Move a model to llm-d

llm-d is a contained, advanced scale-out path, isolated in the llm-d namespace with its own gateway/GIE, not a replacement for the reference agentgateway+GIE path. serving/llm-d/llminferenceservice.yaml serves the same Qwen2.5-0.5B-Instruct with prefill/decode disaggregation and KV-aware routing.
  1. Enable + materialize: llm-d: true -> make resolve-groups && make root PROFILE=full so the llm-d Application exists (manual-sync, ServerSideApply=true for the large CRD).
  2. Confirm GPU capacity.
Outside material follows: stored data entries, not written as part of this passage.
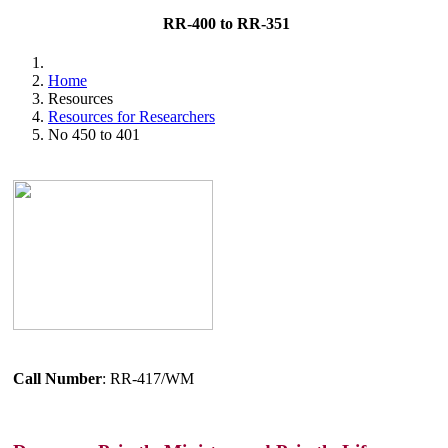
RR-400 to RR-351
Home
Resources
Resources for Researchers
No 450 to 401
Call Number
: RR-417/WM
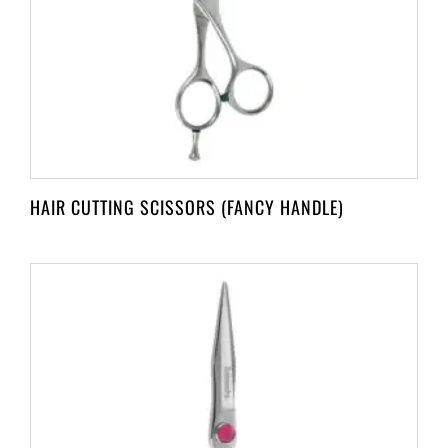
HAIR CUTTING SCISSORS (FANCY HANDLE)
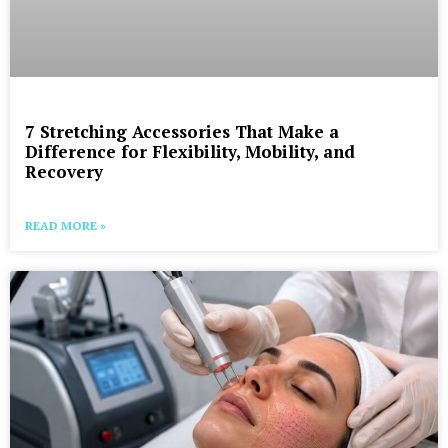
7 Stretching Accessories That Make a
Difference for Flexibility, Mobility, and
Recovery
READ MORE »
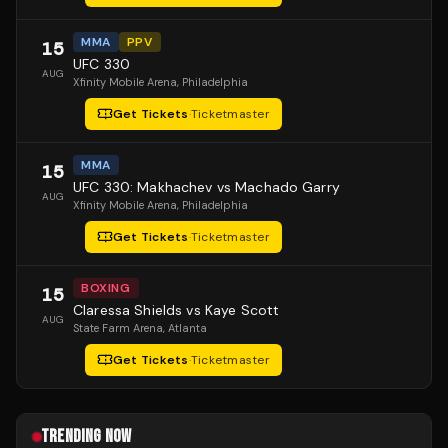
MMA
PPV
15
UFC 330
AUG
Xfinity Mobile Arena
, Philadelphia
Get Tickets
·
Ticketmaster
MMA
15
UFC 330: Makhachev vs Machado Garry
AUG
Xfinity Mobile Arena
, Philadelphia
Get Tickets
·
Ticketmaster
BOXING
15
Claressa Shields vs Kaye Scott
AUG
State Farm Arena
, Atlanta
Get Tickets
·
Ticketmaster
TRENDING NOW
Disaggregation = 1 prefill GPU + 1 decode GPU. On a single GPU (GPUS_ALL_REGIONS=1) only one pool schedules, so the disaggregation/KV-routing throughput win is not yet observable; the manifest demonstrates the mechanism. The throughput benchmark runs on the 2-GPU substrate (see serving/llm-d/README.md).
  3. Sync the path:
    argocd app sync llm-d
    kubectl -n llm-d get llminferenceservice qwen-llmd
    
Weights come from the hf://Qwen/Qwen2.5-0.5B-Instruct URI (KServe’s storage layer stages them), not a hand-wired PVC like raw vLLM. The router (scheduler: {} + route: {}) creates the bundled InferencePool + EPP and the HTTPRoute on the isolated llm-d-gateway.

Switching back / tearing down a layer

Layers are independent, so “switching off” a layer is scaling its workload to $0 and (optionally) re-pointing the LiteLLM alias back:
make vllm-down                                          # raw vLLM -> $0 (releases the GPU node)
kubectl -n kserve annotate isvc qwen-cpu serving.kserve.io/stop=true --overwrite   # KServe idle-pause
argocd app delete llm-d --yes                          # drop the llm-d path
To remove a whole layer’s Applications, disable its feature flag (make resolve-groups) or delete its catalog group; full ordered teardown (Gateways before the cluster to avoid orphaned LBs) is in teardown.md.